Led by chairman Dan Friedkin, the group completed their takeover of Everton in December after a deal for 99.5 per cent of the club was agreed with previous owner Farhad Moshiri.

The Toffees had fallen to the bottom of the Premier League in the years under the businessman, and faced huge financial issues beneath the surface.

But the takeover saw action put into place straight away, with Sean Dyche replaced by David Moyes – a decision which saw Everton comfortably retain their Premier League status.

Dan Friedkin
Dan Friedkin is set for a new role at Everton [credit: TIFF Originals on YouTube]

Friedkin inform shareholders of new investment plan

In January, it emerged that Everton had issued 1,336,537 new shares worth £174.66 each and totalling £233.44million, with the Friedkin Group’s acquisition company, Roundhouse Capital Holdings Ltd, acquiring them.

And the club now appear to be planning a similar action.

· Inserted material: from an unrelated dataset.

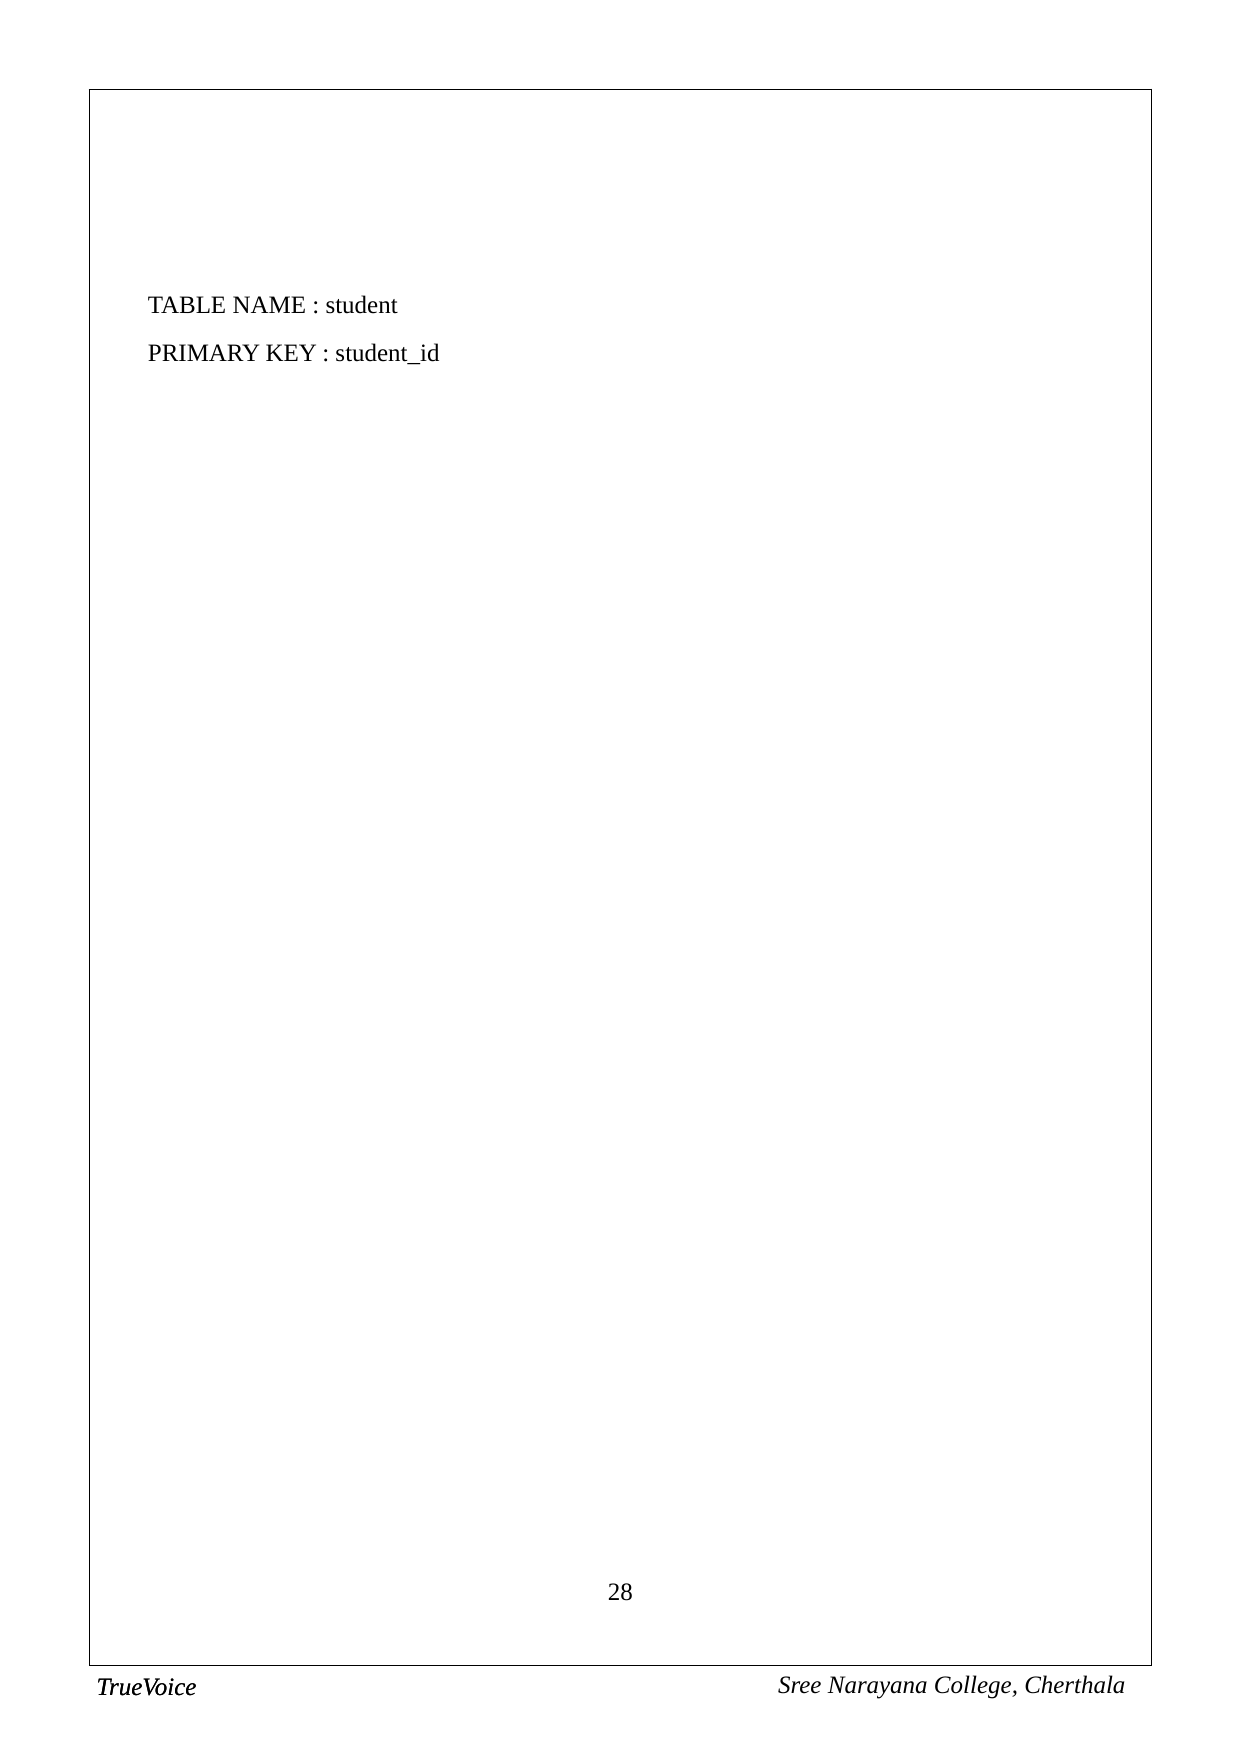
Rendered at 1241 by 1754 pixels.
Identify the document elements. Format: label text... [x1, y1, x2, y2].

text PRIMARY KEY : student_id [148, 338, 1092, 367]
text TABLE NAME : student [148, 291, 1092, 319]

In a post made to social media, Paul Quinn revealed a letter that has been sent to shareholders.

The letter states that, due to changes in the Premier League’s Associated Party Transaction (APT) rules, additional investment into the club by Roundhouse Capital Holdings Ltd will be made through equity subscription.

Shareholders are asked to vote on written resolutions that would see the club issue 1,142,857 ordinary shares, and disapply “statutory pre-emption rights”.

Said solutions will aid Roundhouse Capital Holdings Ltd in making “significant investment over the coming seasons to support squad development and other projects,” the letter states.

Everton set for £200m investment

Everton fans will be pleased to hear that the Friedkin Group are determined to equip the club with the tools required to continue their development.

In simpler terms, the letter asks shareholders to allow the owners to buy over 1.1 million new shares from the club, with the waiving of statutory pre-emption rights denying existing shareholders from buying the new shares themselves.

This would allow the Friedkins to invest in the club while bypassing ATP rules, which largely pertain to loans and sponsorships, among other types of deals.

It is difficult to know exactly how much money this would see pumped into Everton, but if January’s £174.66 share price is sustained, the total investment would fall just short of £200m – a figure fans will be pleased to see.